What is the characteristic of this new method of transportation? It is the continuous flow of liquids or gases—and, indeed, I am told, now solids, too. Solids can be made to flow in either compressed air or liquid. I believe coal can be floated along pipelines under pressure, and flour, sugar, cement, and all those kinds of things, which already we are beginning to see carried in tanker wagons. The next thing is that we shall see such things—well, we shall not see them; they will be going underground in pipelines, and we shall merely turn on the tap. Looking far ahead, perhaps, the contemporary house a hundred years hence might well have taps for all manner of things. Milk, of course, is a product that might, within a very short time, come along pipelines from the West Country to the centres of consumption. There seems to be almost no limit. This is technical detail; and I stand subject to correction, but I am told that you can propel different types of substances one after the other along the same pipeline. In other words, when you have finished sending your fuel oil along, you send a plug along and you follow that up with, say, petrol, or some other fluid. I believe that any kind of substance that will travel you can send along the same pipeline.

My Lords, that opens up the possibility of using trunk pipelines with feeders to serve a number of industries with a number of different products. It is not necessary for each supplier of a product to lay his own pipeline: one main pipeline could be leased, perhaps, for certain periods by different organisations to supply different commodities, with, of course, very great advantage. We can all see the advantage flowing from this pipeline in the way of reduction of the number of heavy tankers on the roads, and we all welcome that wholeheartedly. We are told that it is a safe method; we are told that it is economical. That term is a bit difficult to define. Economical compared with what? Cheaper than what? Cheaper than freightage in road wagons? Cheaper than freightage in railway tanker wagons? Cheaper than seagoing or river-going tank vessels? What does it mean, "economical"? And how much is being saved? That is one of the words that is used very loosely, and one would like to know a little more what is meant. Perhaps the Government know exactly what it means and exactly what the economic advantages of this method are, and will tell us.

Of course, we have to face disadvantages, because if we introduce a new method of transport it means that we throw out of use other methods—other men, materials and capital investment which are being used now and which will fall into disuse. That, of course, is something beyond the horizon of the individual company that promotes a Bill such as this, but it is a matter upon which the Government ought to know already what the relative advantages and disadvantages are. I say that for this reason—and I am keeping this statement almost non-political because I think it is a technical matter, and there is no need to bring ideology in—if the Government wish to leave it entirely to private enterprise, I see no alternative but a repetition of the disasters that happened to this country in the eighteenth and nineteenth centuries.

When the canal era began, there was a mania for canal building. Everybody went in for building canals wherever they thought there was a profit to be made, regardless of the national interest. They were built haphazard, they were built of different gauges, and there were hundreds of different ownerships—in fact, complete chaos. And it resulted in a system, or something you can hardly call a system, that fell victim very quickly to the competition of the railways. In the same way, in the nineteenth century the railway building mania resulted in an enormous waste of effort and capital, and left us, in the twentieth century, with a tremendous backlog and an out-dated system that we are still struggling to bring up to date. After all, my Lords, if you allow anybody to take powers to build a pipeline, it is like giving them powers to build a private motorway. It is giving them powers over the countryside and over private individuals, to construct their own way, their own road, with nothing else but their own vehicles allowed on it. We could not possibly consider that. Why, therefore, should we consider allowing pipelines to be built by purely private enterprise?

Dataset extract:
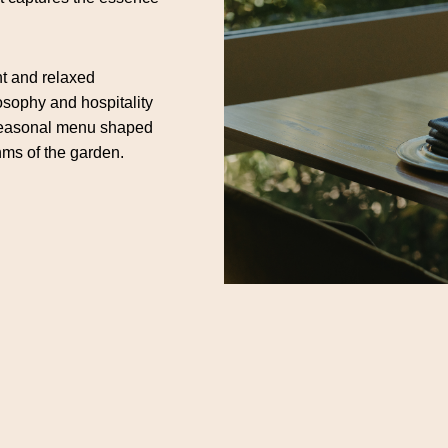
nt and relaxed
losophy and hospitality
a seasonal menu shaped
hms of the garden.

Work to be completed:
Transcribe the part of the pipeline speech starting with "Of course, we" and going on through "and nineteenth centuries.". The data has no connection to the text on pipelines.

The answer:
Of course, we have to face disadvantages, because if we introduce a new method of transport it means that we throw out of use other methods—other men, materials and capital investment which are being used now and which will fall into disuse. That, of course, is something beyond the horizon of the individual company that promotes a Bill such as this, but it is a matter upon which the Government ought to know already what the relative advantages and disadvantages are. I say that for this reason—and I am keeping this statement almost non-political because I think it is a technical matter, and there is no need to bring ideology in—if the Government wish to leave it entirely to private enterprise, I see no alternative but a repetition of the disasters that happened to this country in the eighteenth and nineteenth centuries.